» Work required: Where a line holds the word "candle", count it, then give only the total for the entries below.

» Extracted information:

◇ ◇ ◇ ◇

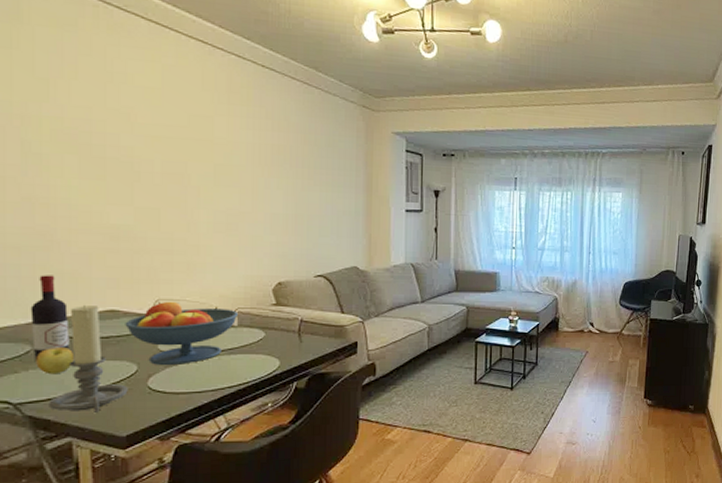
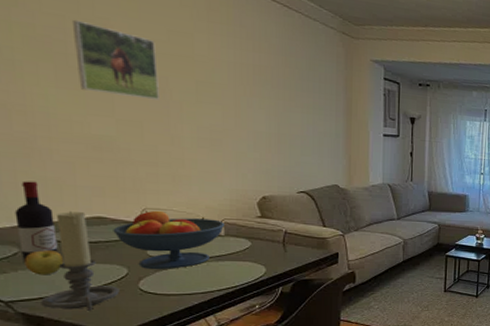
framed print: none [98,110,178,186] -> present [71,19,159,101]

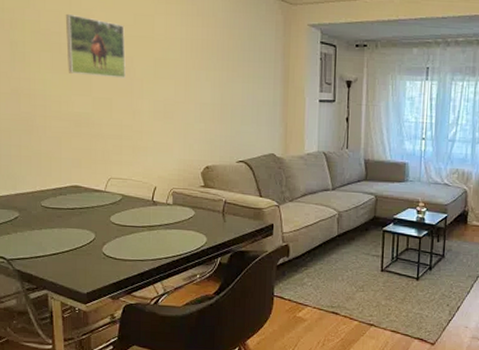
wine bottle: present [14,181,58,263] -> none [18,154,46,226]
apple: present [24,250,64,276] -> none [22,215,49,238]
candle holder: present [41,210,120,311] -> none [31,180,88,271]
fruit bowl: present [113,210,224,269] -> none [86,179,173,236]

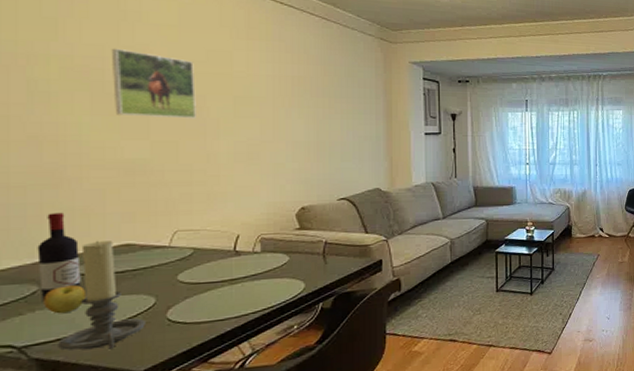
wine bottle: none [18,154,46,226] -> present [37,212,81,301]
apple: none [22,215,49,238] -> present [43,285,87,314]
candle holder: none [31,180,88,271] -> present [58,240,146,351]

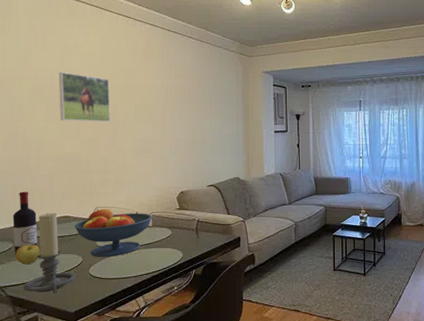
fruit bowl: none [141,231,261,296] -> present [74,208,152,257]

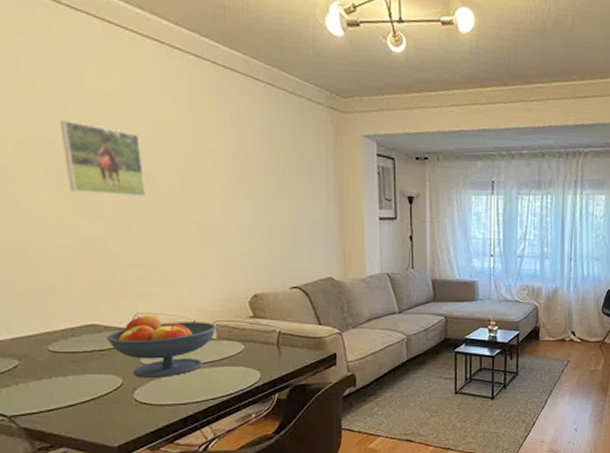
wine bottle: present [13,191,38,255] -> none [13,290,56,375]
apple: present [15,245,41,265] -> none [24,362,62,388]
candle holder: present [23,212,76,294] -> none [41,319,116,424]

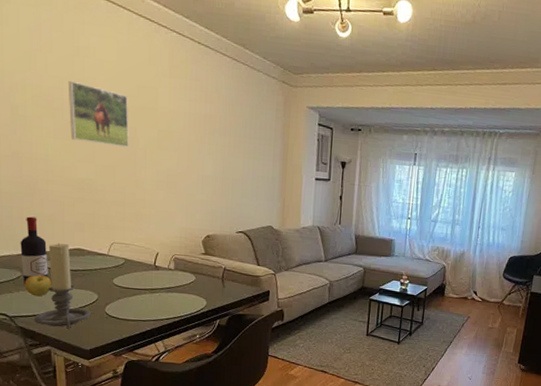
wine bottle: none [13,290,56,375] -> present [20,216,48,285]
apple: none [24,362,62,388] -> present [25,275,52,297]
candle holder: none [41,319,116,424] -> present [34,242,91,329]
fruit bowl: present [106,315,216,378] -> none [88,244,174,297]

◇ ◇ ◇ ◇

» Response area: 4